Data for analysis:
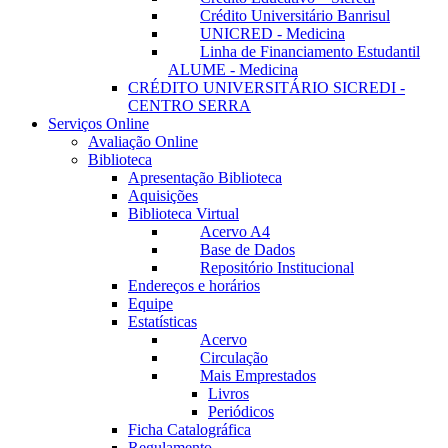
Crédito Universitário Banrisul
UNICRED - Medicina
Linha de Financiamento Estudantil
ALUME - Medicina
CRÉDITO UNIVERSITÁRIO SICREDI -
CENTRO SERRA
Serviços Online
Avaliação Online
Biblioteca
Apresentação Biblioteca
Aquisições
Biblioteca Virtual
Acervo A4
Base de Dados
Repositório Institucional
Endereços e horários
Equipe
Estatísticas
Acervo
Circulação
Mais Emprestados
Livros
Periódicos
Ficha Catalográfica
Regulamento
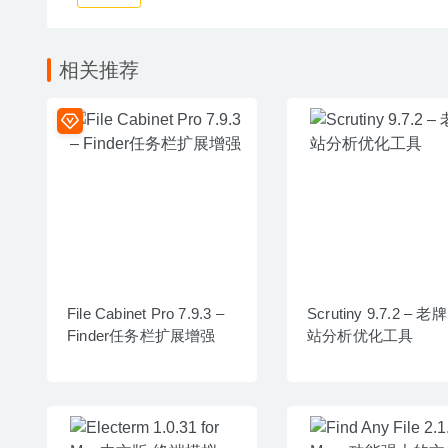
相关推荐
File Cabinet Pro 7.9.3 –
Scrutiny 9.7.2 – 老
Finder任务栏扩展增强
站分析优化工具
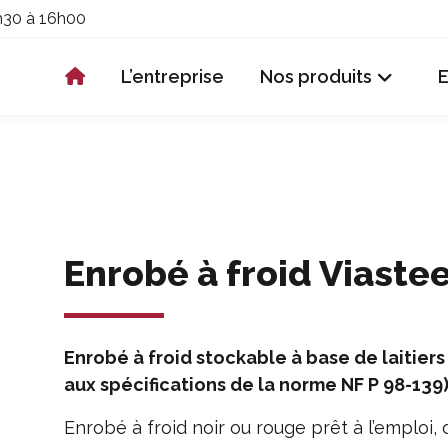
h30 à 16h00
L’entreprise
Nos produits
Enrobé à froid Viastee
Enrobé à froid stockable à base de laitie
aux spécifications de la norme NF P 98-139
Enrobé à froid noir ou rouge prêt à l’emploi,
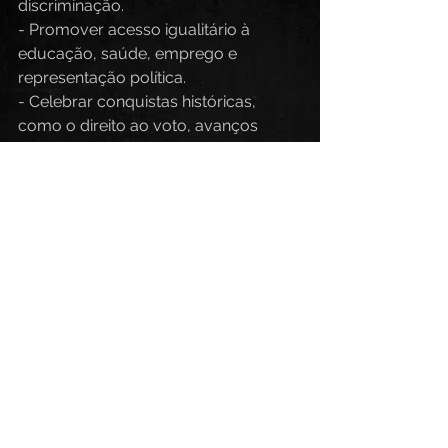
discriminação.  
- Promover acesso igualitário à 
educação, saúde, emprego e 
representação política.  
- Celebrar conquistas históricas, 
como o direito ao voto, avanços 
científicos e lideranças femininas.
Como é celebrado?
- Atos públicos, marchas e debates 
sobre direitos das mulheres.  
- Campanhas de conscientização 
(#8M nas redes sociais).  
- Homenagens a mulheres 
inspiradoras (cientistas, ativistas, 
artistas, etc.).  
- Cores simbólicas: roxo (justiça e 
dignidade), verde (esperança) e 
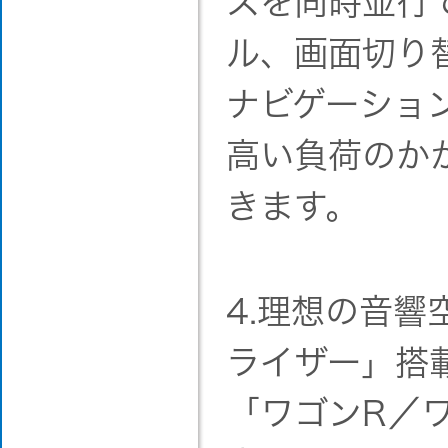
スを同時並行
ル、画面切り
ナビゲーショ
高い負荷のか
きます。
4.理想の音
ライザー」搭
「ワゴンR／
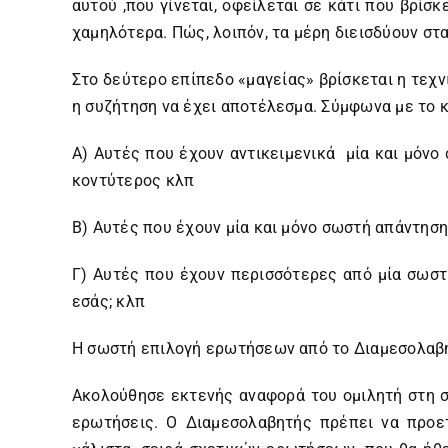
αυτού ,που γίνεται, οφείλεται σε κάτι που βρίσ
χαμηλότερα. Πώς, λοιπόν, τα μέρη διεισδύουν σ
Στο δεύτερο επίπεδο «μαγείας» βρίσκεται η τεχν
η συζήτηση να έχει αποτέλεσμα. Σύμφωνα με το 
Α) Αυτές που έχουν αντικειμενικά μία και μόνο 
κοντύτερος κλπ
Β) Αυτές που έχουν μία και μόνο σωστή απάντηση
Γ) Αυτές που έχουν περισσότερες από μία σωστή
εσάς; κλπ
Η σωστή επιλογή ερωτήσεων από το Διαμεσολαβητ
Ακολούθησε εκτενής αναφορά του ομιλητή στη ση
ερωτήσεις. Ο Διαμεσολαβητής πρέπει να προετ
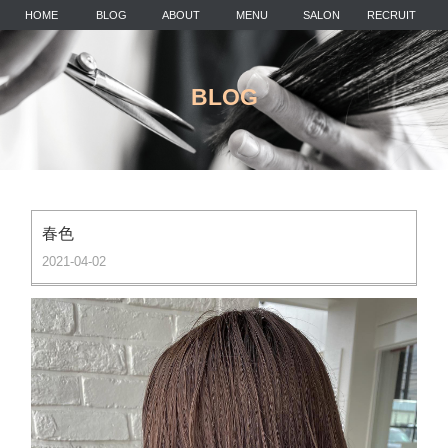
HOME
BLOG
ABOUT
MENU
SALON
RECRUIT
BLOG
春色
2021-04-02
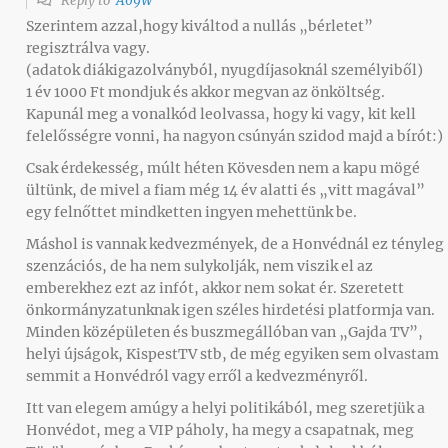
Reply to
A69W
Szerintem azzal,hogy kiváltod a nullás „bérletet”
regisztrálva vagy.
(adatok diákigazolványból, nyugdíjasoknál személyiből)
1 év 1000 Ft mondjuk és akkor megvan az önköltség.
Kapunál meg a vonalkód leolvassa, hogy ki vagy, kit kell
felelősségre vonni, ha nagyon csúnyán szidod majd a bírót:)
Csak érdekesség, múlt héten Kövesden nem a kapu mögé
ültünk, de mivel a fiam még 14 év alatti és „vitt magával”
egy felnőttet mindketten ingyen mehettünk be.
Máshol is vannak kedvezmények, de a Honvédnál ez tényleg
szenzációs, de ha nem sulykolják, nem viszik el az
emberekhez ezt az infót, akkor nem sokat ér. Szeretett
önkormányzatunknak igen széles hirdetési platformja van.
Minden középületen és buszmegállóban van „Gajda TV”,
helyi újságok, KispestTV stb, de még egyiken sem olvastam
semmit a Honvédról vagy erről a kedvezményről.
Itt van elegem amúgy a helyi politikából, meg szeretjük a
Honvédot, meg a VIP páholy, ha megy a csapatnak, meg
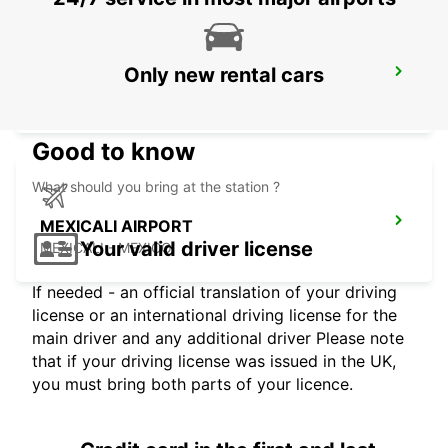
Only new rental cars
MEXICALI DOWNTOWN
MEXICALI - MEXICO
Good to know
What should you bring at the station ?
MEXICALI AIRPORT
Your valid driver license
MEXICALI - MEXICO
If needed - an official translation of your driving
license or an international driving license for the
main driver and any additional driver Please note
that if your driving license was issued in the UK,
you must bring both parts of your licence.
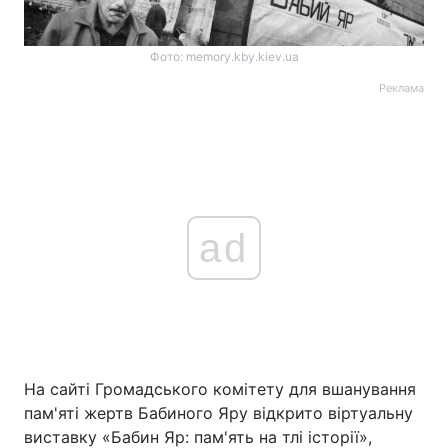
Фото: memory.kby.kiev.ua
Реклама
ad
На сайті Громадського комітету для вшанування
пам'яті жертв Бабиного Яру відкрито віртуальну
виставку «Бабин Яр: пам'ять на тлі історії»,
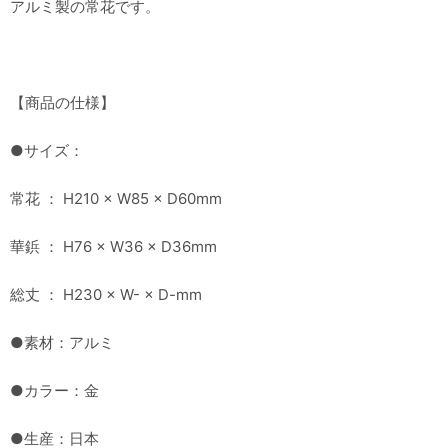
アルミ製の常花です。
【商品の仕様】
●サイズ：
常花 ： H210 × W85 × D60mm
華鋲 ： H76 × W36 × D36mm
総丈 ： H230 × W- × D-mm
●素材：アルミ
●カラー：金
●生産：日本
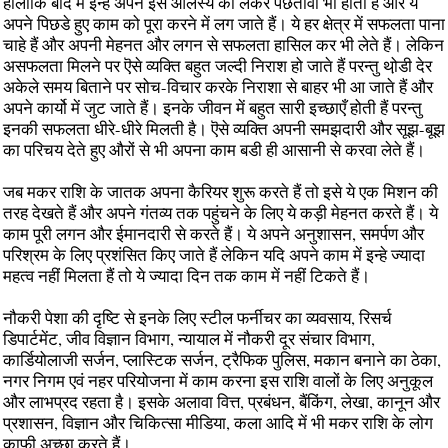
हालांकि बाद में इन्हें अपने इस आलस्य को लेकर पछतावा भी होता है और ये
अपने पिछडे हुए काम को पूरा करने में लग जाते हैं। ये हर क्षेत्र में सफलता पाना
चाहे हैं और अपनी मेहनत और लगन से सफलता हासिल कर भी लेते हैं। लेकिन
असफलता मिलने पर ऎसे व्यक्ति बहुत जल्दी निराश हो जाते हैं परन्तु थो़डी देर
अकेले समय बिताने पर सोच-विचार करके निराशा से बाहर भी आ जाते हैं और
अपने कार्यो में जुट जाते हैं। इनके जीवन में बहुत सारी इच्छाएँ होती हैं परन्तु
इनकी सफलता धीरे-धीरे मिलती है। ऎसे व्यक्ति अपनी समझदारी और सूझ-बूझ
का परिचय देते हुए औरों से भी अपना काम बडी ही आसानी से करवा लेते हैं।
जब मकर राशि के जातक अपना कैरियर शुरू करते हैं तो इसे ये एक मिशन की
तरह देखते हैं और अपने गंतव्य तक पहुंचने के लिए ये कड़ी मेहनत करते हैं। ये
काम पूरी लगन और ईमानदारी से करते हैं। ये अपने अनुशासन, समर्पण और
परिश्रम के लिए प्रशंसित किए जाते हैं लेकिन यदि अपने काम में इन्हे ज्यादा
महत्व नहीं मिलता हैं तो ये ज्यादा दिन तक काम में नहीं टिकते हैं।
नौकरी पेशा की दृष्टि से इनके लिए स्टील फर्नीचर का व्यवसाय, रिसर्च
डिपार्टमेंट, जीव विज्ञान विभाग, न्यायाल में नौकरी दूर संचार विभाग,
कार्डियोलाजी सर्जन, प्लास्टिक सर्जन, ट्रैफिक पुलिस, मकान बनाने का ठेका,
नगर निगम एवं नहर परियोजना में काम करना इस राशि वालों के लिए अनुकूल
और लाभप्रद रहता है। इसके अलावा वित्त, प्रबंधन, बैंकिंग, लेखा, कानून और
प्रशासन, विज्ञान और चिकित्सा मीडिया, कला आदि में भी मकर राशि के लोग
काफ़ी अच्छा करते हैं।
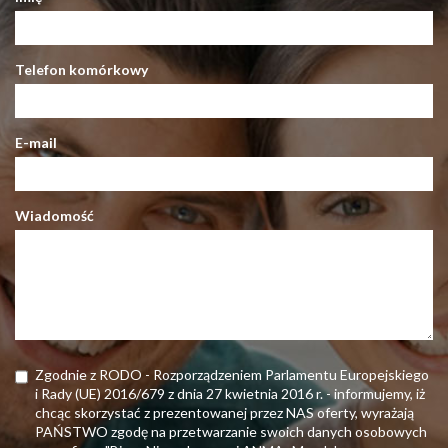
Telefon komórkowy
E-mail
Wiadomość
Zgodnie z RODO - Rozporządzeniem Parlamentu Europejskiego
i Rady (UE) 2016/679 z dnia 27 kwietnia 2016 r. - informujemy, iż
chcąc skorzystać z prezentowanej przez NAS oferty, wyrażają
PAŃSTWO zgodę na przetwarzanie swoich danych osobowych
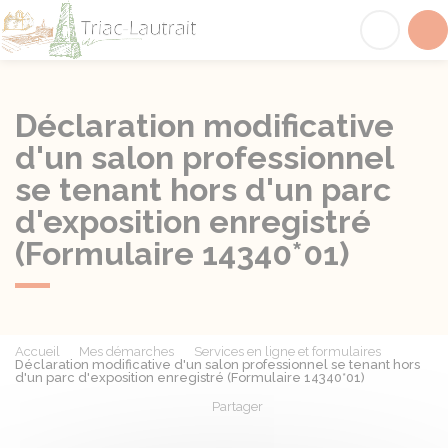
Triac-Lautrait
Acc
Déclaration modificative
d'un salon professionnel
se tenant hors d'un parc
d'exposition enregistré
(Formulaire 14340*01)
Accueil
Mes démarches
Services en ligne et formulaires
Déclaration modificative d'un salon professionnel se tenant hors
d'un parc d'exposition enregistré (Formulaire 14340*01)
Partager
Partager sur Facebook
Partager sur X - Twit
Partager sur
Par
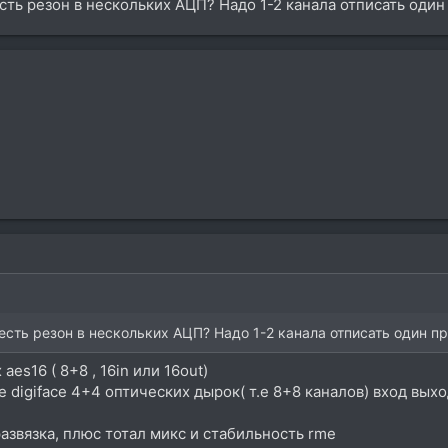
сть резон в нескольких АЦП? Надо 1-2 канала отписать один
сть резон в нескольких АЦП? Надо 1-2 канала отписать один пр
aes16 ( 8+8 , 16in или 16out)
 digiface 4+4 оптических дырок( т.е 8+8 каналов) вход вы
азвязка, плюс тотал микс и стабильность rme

Problem statement: Render every line of text read from the items above as a Markdown table with the columns "Row" and "Line", one numbered row per line. Omit blank lines, and leave the pictures out of the answer.

Worked solution:
| Row | Line |
|---|---|
| 1 | Crédito Universitário Banrisul |
| 2 | UNICRED - Medicina |
| 3 | Linha de Financiamento Estudantil |
| 4 | ALUME - Medicina |
| 5 | CRÉDITO UNIVERSITÁRIO SICREDI - |
| 6 | CENTRO SERRA |
| 7 | Serviços Online |
| 8 | Avaliação Online |
| 9 | Biblioteca |
| 10 | Apresentação Biblioteca |
| 11 | Aquisições |
| 12 | Biblioteca Virtual |
| 13 | Acervo A4 |
| 14 | Base de Dados |
| 15 | Repositório Institucional |
| 16 | Endereços e horários |
| 17 | Equipe |
| 18 | Estatísticas |
| 19 | Acervo |
| 20 | Circulação |
| 21 | Mais Emprestados |
| 22 | Livros |
| 23 | Periódicos |
| 24 | Ficha Catalográfica |
| 25 | Regulamento |
| 26 | 相关推荐 |
| 27 | File Cabinet Pro 7.9.3 – |
| 28 | Scrutiny 9.7.2 – 老 |
| 29 | Finder任务栏扩展增强 |
| 30 | 站分析优化工具 |
| 31 | h30 à 16h00 |
| 32 | L’entreprise |
| 33 | Nos produits |
| 34 | Enrobé à froid Viastee |
| 35 | Enrobé à froid stockable à base de laitie |
| 36 | aux spécifications de la norme NF P 98-139 |
| 37 | Enrobé à froid noir ou rouge prêt à l’emploi, |
| 38 | discriminação.   |
| 39 | - Promover acesso igualitário à  |
| 40 | educação, saúde, emprego e  |
| 41 | representação política.   |
| 42 | - Celebrar conquistas históricas,  |
| 43 | como o direito ao voto, avanços  |
| 44 | científicos e lideranças femininas. |
| 45 | Como é celebrado? |
| 46 | - Atos públicos, marchas e debates  |
| 47 | sobre direitos das mulheres.   |
| 48 | - Campanhas de conscientização  |
| 49 | (#8M nas redes sociais).   |
| 50 | - Homenagens a mulheres  |
| 51 | inspiradoras (cientistas, ativistas,  |
| 52 | artistas, etc.).   |
| 53 | - Cores simbólicas: roxo (justiça e  |
| 54 | dignidade), verde (esperança) e  |
| 55 | スを同時並行 |
| 56 | ル、画面切り |
| 57 | ナビゲーショ |
| 58 | 高い負荷のか |
| 59 | きます。 |
| 60 | 4.理想の音 |
| 61 | ライザー」搭 |
| 62 | 「ワゴンR／ |
| 63 | αυτού ,που γίνεται, οφείλεται σε κάτι που βρίσ |
| 64 | χαμηλότερα. Πώς, λοιπόν, τα μέρη διεισδύουν σ |
| 65 | Στο δεύτερο επίπεδο «μαγείας» βρίσκεται η τεχν |
| 66 | η συζήτηση να έχει αποτέλεσμα. Σύμφωνα με το  |
| 67 | Α) Αυτές που έχουν αντικειμενικά μία και μόνο  |
| 68 | κοντύτερος κλπ |
| 69 | Β) Αυτές που έχουν μία και μόνο σωστή απάντηση |
| 70 | Γ) Αυτές που έχουν περισσότερες από μία σωστή |
| 71 | εσάς; κλπ |
| 72 | Η σωστή επιλογή ερωτήσεων από το Διαμεσολαβητ |
| 73 | Ακολούθησε εκτενής αναφορά του ομιλητή στη ση |
| 74 | ερωτήσεις. Ο Διαμεσολαβητής πρέπει να προετ |
| 75 | HOME |
| 76 | BLOG |
| 77 | ABOUT |
| 78 | MENU |
| 79 | SALON |
| 80 | RECRUIT |
| 81 | BLOG |
| 82 | 春色 |
| 83 | 2021-04-02 |
| 84 | Reply to |
| 85 | A69W |
| 86 | Szerintem azzal,hogy kiváltod a nullás „bérletet” |
| 87 | regisztrálva vagy. |
| 88 | (adatok diákigazolványból, nyugdíjasoknál személyiből) |
| 89 | 1 év 1000 Ft mondjuk és akkor megvan az önköltség. |
| 90 | Kapunál meg a vonalkód leolvassa, hogy ki vagy, kit kell |
| 91 | felelősségre vonni, ha nagyon csúnyán szidod majd a bírót:) |
| 92 | Csak érdekesség, múlt héten Kövesden nem a kapu mögé |
| 93 | ültünk, de mivel a fiam még 14 év alatti és „vitt magával” |
| 94 | egy felnőttet mindketten ingyen mehettünk be. |
| 95 | Máshol is vannak kedvezmények, de a Honvédnál ez tényleg |
| 96 | szenzációs, de ha nem sulykolják, nem viszik el az |
| 97 | emberekhez ezt az infót, akkor nem sokat ér. Szeretett |
| 98 | önkormányzatunknak igen széles hirdetési platformja van. |
| 99 | Minden középületen és buszmegállóban van „Gajda TV”, |
| 100 | helyi újságok, KispestTV stb, de még egyiken sem olvastam |
| 101 | semmit a Honvédról vagy erről a kedvezményről. |
| 102 | Itt van elegem amúgy a helyi politikából, meg szeretjük a |
| 103 | Honvédot, meg a VIP páholy, ha megy a csapatnak, meg |
| 104 | Only new rental cars |
| 105 | MEXICALI DOWNTOWN |
| 106 | MEXICALI - MEXICO |
| 107 | Good to know |
| 108 | What should you bring at the station ? |
| 109 | MEXICALI AIRPORT |
| 110 | Your valid driver license |
| 111 | MEXICALI - MEXICO |
| 112 | If needed - an official translation of your driving |
| 113 | license or an international driving license for the |
| 114 | main driver and any additional driver Please note |
| 115 | that if your driving license was issued in the UK, |
| 116 | you must bring both parts of your licence. |
| 117 | Фото: memory.kby.kiev.ua |
| 118 | Реклама |
| 119 | ad |
| 120 | На сайті Громадського комітету для вшанування |
| 121 | пам'яті жертв Бабиного Яру відкрито віртуальну |
| 122 | виставку «Бабин Яр: пам'ять на тлі історії», |
| 123 | アルミ製の常花です。 |
| 124 | 【商品の仕様】 |
| 125 | ●サイズ： |
| 126 | 常花 ： H210 × W85 × D60mm |
| 127 | 華鋲 ： H76 × W36 × D36mm |
| 128 | 総丈 ： H230 × W- × D-mm |
| 129 | ●素材：アルミ |
| 130 | ●カラー：金 |
| 131 | ●生産：日本 |
| 132 | हालांकि बाद में इन्हें अपने इस आलस्य को लेकर पछतावा भी होता है और ये |
| 133 | अपने पिछडे हुए काम को पूरा करने में लग जाते हैं। ये हर क्षेत्र में सफलता पाना |
| 134 | चाहे हैं और अपनी मेहनत और लगन से सफलता हासिल कर भी लेते हैं। लेकिन |
| 135 | असफलता मिलने पर ऎसे व्यक्ति बहुत जल्दी निराश हो जाते हैं परन्तु थो़डी देर |
| 136 | अकेले समय बिताने पर सोच-विचार करके निराशा से बाहर भी आ जाते हैं और |
| 137 | अपने कार्यो में जुट जाते हैं। इनके जीवन में बहुत सारी इच्छाएँ होती हैं परन्तु |
| 138 | इनकी सफलता धीरे-धीरे मिलती है। ऎसे व्यक्ति अपनी समझदारी और सूझ-बूझ |
| 139 | का परिचय देते हुए औरों से भी अपना काम बडी ही आसानी से करवा लेते हैं। |
| 140 | जब मकर राशि के जातक अपना कैरियर शुरू करते हैं तो इसे ये एक मिशन की |
| 141 | तरह देखते हैं और अपने गंतव्य तक पहुंचने के लिए ये कड़ी मेहनत करते हैं। ये |
| 142 | काम पूरी लगन और ईमानदारी से करते हैं। ये अपने अनुशासन, समर्पण और |
| 143 | परिश्रम के लिए प्रशंसित किए जाते हैं लेकिन यदि अपने काम में इन्हे ज्यादा |
| 144 | महत्व नहीं मिलता हैं तो ये ज्यादा दिन तक काम में नहीं टिकते हैं। |
| 145 | नौकरी पेशा की दृष्टि से इनके लिए स्टील फर्नीचर का व्यवसाय, रिसर्च |
| 146 | डिपार्टमेंट, जीव विज्ञान विभाग, न्यायाल में नौकरी दूर संचार विभाग, |
| 147 | कार्डियोलाजी सर्जन, प्लास्टिक सर्जन, ट्रैफिक पुलिस, मकान बनाने का ठेका, |
| 148 | नगर निगम एवं नहर परियोजना में काम करना इस राशि वालों के लिए अनुकूल |
| 149 | और लाभप्रद रहता है। इसके अलावा वित्त, प्रबंधन, बैंकिंग, लेखा, कानून और |
| 150 | प्रशासन, विज्ञान और चिकित्सा मीडिया, कला आदि में भी मकर राशि के लोग |
| 151 | काफ़ी अच्छा करते हैं। |
| 152 | Telefon komórkowy |
| 153 | E-mail |
| 154 | Wiadomość |
| 155 | Zgodnie z RODO - Rozporządzeniem Parlamentu Europejskiego |
| 156 | i Rady (UE) 2016/679 z dnia 27 kwietnia 2016 r. - informujemy, iż |
| 157 | chcąc skorzystać z prezentowanej przez NAS oferty, wyrażają |
| 158 | PAŃSTWO zgodę na przetwarzanie swoich danych osobowych |
| 159 | Triac-Lautrait |
| 160 | Acc |
| 161 | Déclaration modificative |
| 162 | d'un salon professionnel |
| 163 | se tenant hors d'un parc |
| 164 | d'exposition enregistré |
| 165 | (Formulaire 14340*01) |
| 166 | Accueil |
| 167 | Mes démarches |
| 168 | Services en ligne et formulaires |
| 169 | Déclaration modificative d'un salon professionnel se tenant hors |
| 170 | d'un parc d'exposition enregistré (Formulaire 14340*01) |
| 171 | Partager |
| 172 | Partager sur Facebook |
| 173 | Partager sur X - Twit |
| 174 | Partager sur |
| 175 | Par |
| 176 | сть резон в нескольких АЦП? Надо 1-2 канала отписать один |
| 177 | сть резон в нескольких АЦП? Надо 1-2 канала отписать один пр |
| 178 | aes16 ( 8+8 , 16in или 16out) |
| 179 |  digiface 4+4 оптических дырок( т.е 8+8 каналов) вход вы |
| 180 | азвязка, плюс тотал микс и стабильность rme |